Il faut dire que la hausse des prix des denrées alimentaires a été particulièrement lourde (+ 402,25 % en décembre 2020 en rythme annuel, contre 145,84 % pour l’ensemble de l’indice des prix officiel), malgré le fait que certaines importations soient encore subventionnées par la Banque du Liban. Une cliente souligne pour sa part le « choc psychologique » qu’elle subit à chaque fois qu’elle compare le prix en livres actuel à celui calculé sur la base de la parité officielle, en vigueur depuis 1997 et qui n’est désormais plus appliquée que pour certaines transactions.

Activité à part entière

Au-delà des réactions de clients, adapter ses prix est devenu dans le contexte actuel une activité à part entière. Le PDG de JouéClub, qui affirme changer ses prix tous les matins à 8 heures en se basant sur le taux de la veille, ose un autre parallèle, cette fois avec la spéculation boursière : soit le taux baisse et ses ventes de la journée seront bénéficiaires, soit il hausse et elles seront à perte. Il justifie ce choix, qui a le mérite de limiter l’impact des fluctuations, par la difficulté de changer en temps réel les prix de ses neuf points de vente répartis dans plusieurs régions du pays. Il rappelle en outre que la marge de son entreprise a diminué de moitié depuis le début de la crise.

**Données affichées**
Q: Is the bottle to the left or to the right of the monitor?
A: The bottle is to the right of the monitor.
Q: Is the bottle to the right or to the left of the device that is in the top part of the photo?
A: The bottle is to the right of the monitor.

**Consigne de travail**
Pouvez-vous recopier à l'identique le passage du texte étudié, en commençant par « Au-delà des réactions » et en terminant par « de la crise. » ?

**Solution rédigée**
Au-delà des réactions de clients, adapter ses prix est devenu dans le contexte actuel une activité à part entière. Le PDG de JouéClub, qui affirme changer ses prix tous les matins à 8 heures en se basant sur le taux de la veille, ose un autre parallèle, cette fois avec la spéculation boursière : soit le taux baisse et ses ventes de la journée seront bénéficiaires, soit il hausse et elles seront à perte. Il justifie ce choix, qui a le mérite de limiter l’impact des fluctuations, par la difficulté de changer en temps réel les prix de ses neuf points de vente répartis dans plusieurs régions du pays. Il rappelle en outre que la marge de son entreprise a diminué de moitié depuis le début de la crise.